All this mount stuff and how it really works.

From: Alexander Viro (viro@math.psu.edu)
Date: Sat Jun 03 2000 - 08:38:58 EST


[apologies for obese Cc:]

On Wed, 31 May 2000, Giuliano Pochini wrote:

> Olivier Galibert wrote:
> >
> > On Tue, May 30, 2000 at 09:46:13AM -0500, Chad Schwartz wrote:
> > > You can allow a person to mount the same fs in unlimited places. thats
> > > just fine.
> > >
> > > But do *NOT* allow a mount on top of an already mounted filesystem.
>
> Hmm, what happens if I
>
>
> mount /dev/sda1 /mnt
> mount /dev/sda1 /mnt/mnt
> umount /mnt

-EBUSY from umount(2), what did you expect? The picture looks so:
1. You have a superblock + dentry tree for whatever you have as root (say
it, v7fs on /dev/fd0 - just to make it weird).
2. You have a superblock + dentry tree for whatever you have on /dev/sda
(say it, ext2).
3. You have a vfsmount tree of (at least) 3 elements (more than 3 if you
have /proc, /tmp or something else mounted, indeed). Let's call them M1,
M2 and M3. Their contents:
                M1 M2 M3
mnt_parent M1 M1 M2
mnt_sb sb from fd0 sb from sda1 sb from sda1
mnt_root root from fd0 root from sda1 root from sda1
mnt_mountpoint root from fd0 mnt from fd0 mnt from sda1

dentry of root from fd0 has an empty d_vfsmnt
dentry of mnt from fd0 has a non-empty d_vmfsnt - it has one element and
that's M2.
dentry of root from sda1 has an empty d_vfsmnt
dentry of mnt from sda1 has a non-empty d_vfsmnt - it has one element and
that's M3.

let's see what /mnt/mnt/foo is:
/ is (M1, root from fd0)
Let's go to /mnt.
        It would be (M1, mnt from fd0). It has a non-empty d_vfsmnt, so
        that's a mountpoint. Let's see if there is an element with
        ->mnt_parent == M1. Yup, there is and that's M2. We are in
        (M2,M2->mnt_root), aka. (M2, root from sda1). Since the root from
        sda1 has empty ->d_vfsmnt we are done -
/mnt is (M2, root from sda1)
Let's go to /mnt/mnt.
        It would be (M2, mnt from sda1). It has a non-empty d_vfsmnt, so
        that's a mountpoint.
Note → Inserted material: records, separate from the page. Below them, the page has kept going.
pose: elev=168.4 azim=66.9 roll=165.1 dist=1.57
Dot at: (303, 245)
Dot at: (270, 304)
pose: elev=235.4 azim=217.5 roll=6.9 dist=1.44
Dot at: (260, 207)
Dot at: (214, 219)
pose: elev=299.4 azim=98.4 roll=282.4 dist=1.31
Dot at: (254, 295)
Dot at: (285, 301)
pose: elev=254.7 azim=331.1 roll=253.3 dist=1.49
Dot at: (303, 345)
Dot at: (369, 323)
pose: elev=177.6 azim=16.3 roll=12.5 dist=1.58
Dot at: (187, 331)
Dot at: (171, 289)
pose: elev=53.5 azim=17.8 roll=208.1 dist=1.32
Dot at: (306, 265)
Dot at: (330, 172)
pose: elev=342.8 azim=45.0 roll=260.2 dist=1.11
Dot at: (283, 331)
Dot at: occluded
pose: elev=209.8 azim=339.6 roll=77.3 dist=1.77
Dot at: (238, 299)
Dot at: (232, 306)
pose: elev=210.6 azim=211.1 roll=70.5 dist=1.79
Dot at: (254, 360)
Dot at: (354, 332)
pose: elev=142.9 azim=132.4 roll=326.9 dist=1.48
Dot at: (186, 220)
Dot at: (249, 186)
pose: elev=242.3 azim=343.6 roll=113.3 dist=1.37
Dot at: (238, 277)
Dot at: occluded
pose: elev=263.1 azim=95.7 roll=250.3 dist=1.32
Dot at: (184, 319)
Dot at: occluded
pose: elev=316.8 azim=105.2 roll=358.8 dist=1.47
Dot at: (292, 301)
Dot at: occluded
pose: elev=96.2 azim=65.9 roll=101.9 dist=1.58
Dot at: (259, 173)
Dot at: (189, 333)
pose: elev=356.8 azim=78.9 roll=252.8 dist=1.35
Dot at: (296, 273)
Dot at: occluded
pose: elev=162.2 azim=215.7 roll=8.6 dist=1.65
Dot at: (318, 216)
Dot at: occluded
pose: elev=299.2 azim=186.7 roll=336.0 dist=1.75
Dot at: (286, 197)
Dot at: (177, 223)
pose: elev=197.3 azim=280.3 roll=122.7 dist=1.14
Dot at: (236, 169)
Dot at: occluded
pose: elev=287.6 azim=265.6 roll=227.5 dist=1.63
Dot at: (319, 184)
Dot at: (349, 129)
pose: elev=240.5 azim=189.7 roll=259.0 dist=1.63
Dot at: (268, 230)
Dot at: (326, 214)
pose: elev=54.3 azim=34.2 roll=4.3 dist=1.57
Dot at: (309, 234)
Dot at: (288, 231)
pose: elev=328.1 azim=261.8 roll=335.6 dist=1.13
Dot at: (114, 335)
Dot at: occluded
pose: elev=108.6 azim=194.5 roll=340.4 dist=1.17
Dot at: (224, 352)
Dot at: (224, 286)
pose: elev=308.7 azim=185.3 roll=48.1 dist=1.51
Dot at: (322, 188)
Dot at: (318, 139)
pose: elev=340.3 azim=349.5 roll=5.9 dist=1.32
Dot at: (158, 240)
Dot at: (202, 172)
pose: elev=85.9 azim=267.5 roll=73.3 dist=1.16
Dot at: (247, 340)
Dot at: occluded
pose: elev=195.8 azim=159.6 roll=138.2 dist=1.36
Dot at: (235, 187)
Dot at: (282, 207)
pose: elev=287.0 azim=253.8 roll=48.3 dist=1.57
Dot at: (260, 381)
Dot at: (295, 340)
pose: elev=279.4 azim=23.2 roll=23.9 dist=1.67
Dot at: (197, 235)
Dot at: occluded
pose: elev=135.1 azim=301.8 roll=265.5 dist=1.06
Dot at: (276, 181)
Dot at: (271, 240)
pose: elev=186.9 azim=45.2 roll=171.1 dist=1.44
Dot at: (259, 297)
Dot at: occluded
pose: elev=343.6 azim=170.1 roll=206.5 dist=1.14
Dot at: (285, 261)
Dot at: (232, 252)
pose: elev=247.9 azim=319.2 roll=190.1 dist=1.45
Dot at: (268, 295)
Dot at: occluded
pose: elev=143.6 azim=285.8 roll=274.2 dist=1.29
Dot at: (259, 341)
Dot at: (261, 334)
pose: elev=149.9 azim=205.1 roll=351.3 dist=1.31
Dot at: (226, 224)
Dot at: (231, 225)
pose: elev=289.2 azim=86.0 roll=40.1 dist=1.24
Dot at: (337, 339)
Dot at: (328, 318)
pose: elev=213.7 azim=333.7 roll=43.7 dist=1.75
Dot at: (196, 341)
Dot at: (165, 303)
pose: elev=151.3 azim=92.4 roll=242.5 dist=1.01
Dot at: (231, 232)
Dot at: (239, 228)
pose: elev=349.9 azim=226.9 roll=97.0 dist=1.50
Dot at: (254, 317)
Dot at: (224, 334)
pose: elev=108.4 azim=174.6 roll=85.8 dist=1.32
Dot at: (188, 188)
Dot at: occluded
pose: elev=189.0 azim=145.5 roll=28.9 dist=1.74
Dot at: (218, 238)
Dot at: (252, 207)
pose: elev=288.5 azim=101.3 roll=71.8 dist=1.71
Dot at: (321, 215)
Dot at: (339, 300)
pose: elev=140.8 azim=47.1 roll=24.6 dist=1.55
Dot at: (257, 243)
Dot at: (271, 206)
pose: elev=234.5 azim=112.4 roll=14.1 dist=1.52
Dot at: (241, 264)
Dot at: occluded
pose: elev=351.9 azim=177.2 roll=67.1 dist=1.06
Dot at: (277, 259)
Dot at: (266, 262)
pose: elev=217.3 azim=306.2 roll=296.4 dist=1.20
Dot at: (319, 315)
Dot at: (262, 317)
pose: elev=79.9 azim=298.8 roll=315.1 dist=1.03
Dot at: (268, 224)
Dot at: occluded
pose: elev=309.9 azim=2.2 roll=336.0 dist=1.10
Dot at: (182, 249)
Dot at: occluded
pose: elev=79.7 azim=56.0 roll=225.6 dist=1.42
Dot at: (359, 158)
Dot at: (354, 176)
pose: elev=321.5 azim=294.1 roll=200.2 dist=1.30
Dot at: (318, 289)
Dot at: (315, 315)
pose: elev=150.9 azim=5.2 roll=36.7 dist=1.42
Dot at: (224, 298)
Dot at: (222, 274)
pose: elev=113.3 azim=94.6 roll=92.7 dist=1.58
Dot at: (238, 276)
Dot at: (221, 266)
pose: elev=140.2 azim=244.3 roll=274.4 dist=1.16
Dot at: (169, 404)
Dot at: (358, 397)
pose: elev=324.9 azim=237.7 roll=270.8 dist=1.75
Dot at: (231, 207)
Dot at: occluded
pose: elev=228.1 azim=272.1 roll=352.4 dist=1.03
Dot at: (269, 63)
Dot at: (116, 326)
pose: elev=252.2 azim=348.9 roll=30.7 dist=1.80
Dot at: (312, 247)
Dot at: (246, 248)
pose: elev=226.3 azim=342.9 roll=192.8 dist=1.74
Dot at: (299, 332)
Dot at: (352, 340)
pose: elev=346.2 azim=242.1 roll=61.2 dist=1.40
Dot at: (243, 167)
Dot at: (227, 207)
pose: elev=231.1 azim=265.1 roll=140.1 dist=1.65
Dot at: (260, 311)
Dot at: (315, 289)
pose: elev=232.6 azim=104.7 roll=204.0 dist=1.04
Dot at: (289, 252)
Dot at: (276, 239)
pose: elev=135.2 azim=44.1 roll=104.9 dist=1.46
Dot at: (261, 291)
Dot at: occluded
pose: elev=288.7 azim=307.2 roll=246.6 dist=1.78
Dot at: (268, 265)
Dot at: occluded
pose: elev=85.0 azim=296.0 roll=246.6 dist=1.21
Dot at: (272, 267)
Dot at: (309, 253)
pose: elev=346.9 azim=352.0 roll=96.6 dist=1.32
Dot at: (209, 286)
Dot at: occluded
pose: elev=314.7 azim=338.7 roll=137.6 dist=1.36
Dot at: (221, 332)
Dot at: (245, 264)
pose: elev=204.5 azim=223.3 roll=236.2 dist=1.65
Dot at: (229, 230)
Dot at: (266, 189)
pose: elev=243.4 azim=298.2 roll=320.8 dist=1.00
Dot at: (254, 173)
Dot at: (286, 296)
Let's see if there is an element with
        ->mnt_parent == M2. Yup, there is and that's M3. We are in
        (M3,M3->mnt_root), aka. (M3, root from sda1). Since the root from
        sda1 has empty ->d_vfsmnt we are done -
/mnt/mnt is (M3, root from sda1).
Let's go to /mnt/mnt/foo.
        It's (M3, foo from sda1). Assuming that we didn't mount anything
        there that's it - we are done.
/mnt/mnt/foo is (M3, foo from sda1).

Now, if you would go for /mnt/mnt/mnt everything would be the same except
the last step. There we would have
/mnt/mnt is (M3, root from sda1).
We go to /mnt/mnt/mnt.
        It's (M3, mnt from sda1). d_vfsmnt is non-empty, all right, but
        none of the elements has ->mnt_parent == M3. So we are done and
/mnt/mnt/mnt is (M3, mnt from sda1).

See how it works? vfsmount describes both the linkage (we are here, so we
ought to jump here) and the piece of unified tree. It _refers_ to the part
of relevant dentry tree. When you are resolving a name you watch for the
mountpoints (just as you would do normally) and when you reach one you
are jumping at the right place - it's stored in the vfsmount you've ran
into. The only real difference is that we don't store that linkage in
dentry (otherwise we couldn't mount the same thing in several places at
once) and we have to keep in mind that the same dentry may be visible in
different parts of unified tree, some of them used as mountpoints, some
not. Since all these places are distinguishable by vfsmount (they _are_ in
different chunks) we can determine the right place to go by checking the
->mnt_parent of potential candidates - vfsmouts with ->mnt_mountpoint
pointing to our dentry. So we keep them in the cyclic list anchored in
our dentry and normally (when non-empty at all) this list has only one
element, unless you have something like sda1 mounted on /foo and /bar
_and_ both /foo/baz and /bar/baz used as mountpoints.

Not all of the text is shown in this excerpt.